In the present study, four novel variants, including three sequence variants and one large structural variant, in apparently unrelated families of PKAN were described.

The discovery of large deletions spanning exon 3–4 is noteworthy. Large deletions in PKAN have been reported in only a few studies and large deletions across exons are particularly rare [2, 11, 12]. In only one previous report, a large deletion was assumed to have occurred via two highly homologous sequences (92%) encompassing the breakpoint, however, the authors did not perform further evaluation [12].

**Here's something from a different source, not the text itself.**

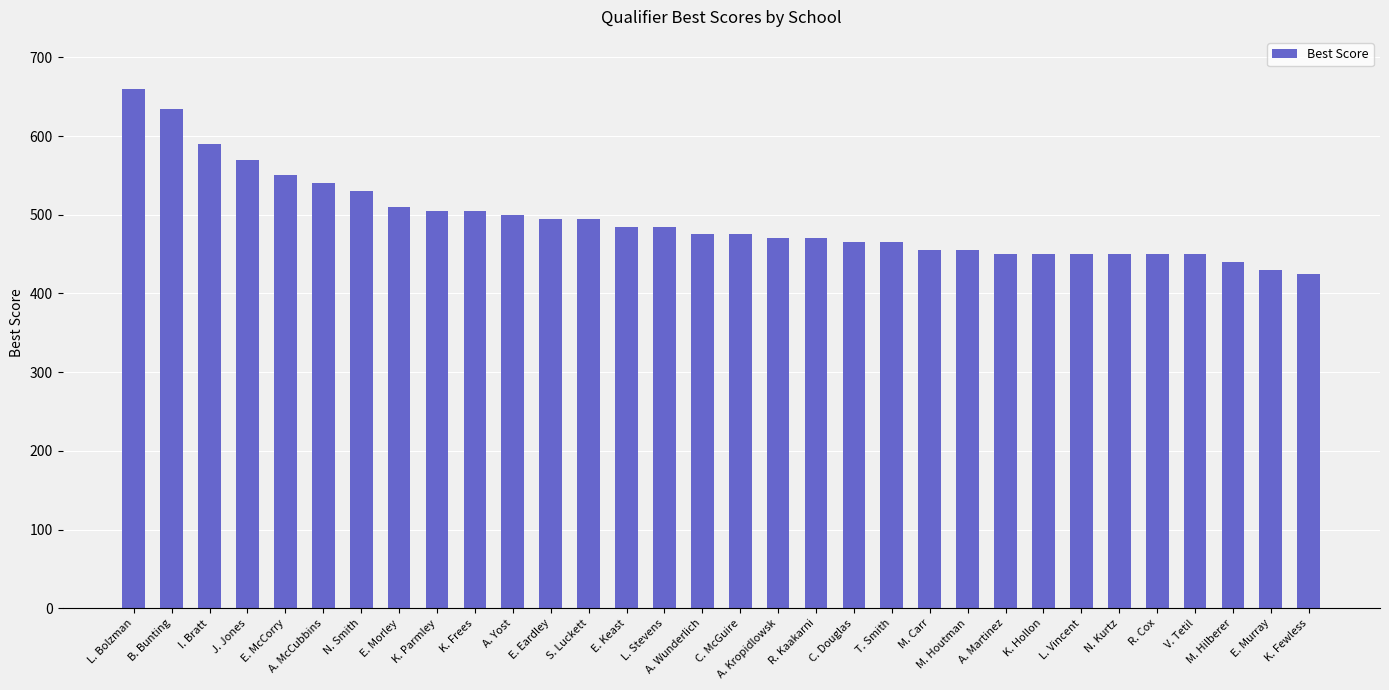

The chart shows a value of 701 at A. Wunderlich. True or false?

False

To predict the mechanism of this deletion, the presence of repetitive elements in the vicinity of deletion breakpoints was examined for possible associations. The elements identified in the present study were AluSx3 and AluSz6. Alu elements are a family of short, interspersed elements that are RNA polymerase III transcribed retrotransposons which replicate via long interspersed element-encoded proteins and play an important role in genetic diversity [15, 16]. More than one million Alu elements comprise roughly 10% of the human genome [17]. Although Alu repeats have no known biological function, Alu/Alu recombination has been reported to generate approximately 0.5% of human genetic diseases, particularly structural variations [18, 19]. Recombination between these Alu elements tends to occur through highly homologous Alu sequences [20]. The concordance between the two Alu sequences found in the present study reached 97.3%. Consequently, we infer the exon 3–4 deletion identified in this study was induced due to homologous recombination by AluSx3 and AluSz6.

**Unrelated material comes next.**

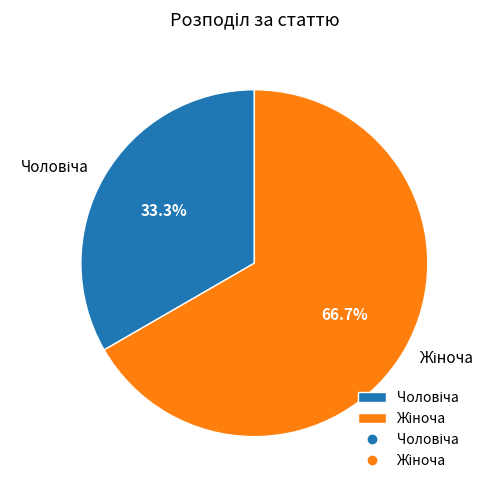

Combined, do Жіноча and Чоловіча account for over 50%?

Yes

Although in previous reports missense variants were suggested the main cause of early and late form PKAN [7], the occurrence of these diseases caused by truncated variants has consistently been reported [21]. Furthermore, null alleles were recently reported to be associated with more aggressive progression [13]. Therefore, finding the null variant of PKAN and understanding the mechanism of its occurrence is important for diagnosing and predicting the severity of the disease.

Conclusion

The present study results support the disease-causing effects of PANK2 in PKAN and are significant as the first report indicating that Alu-mediated homologous recombination is responsible for large deletion underlying PKAN. A large deletion in the PANK2 gene should not be overlooked in cases in which molecular diagnosis cannot be achieved through routine workup.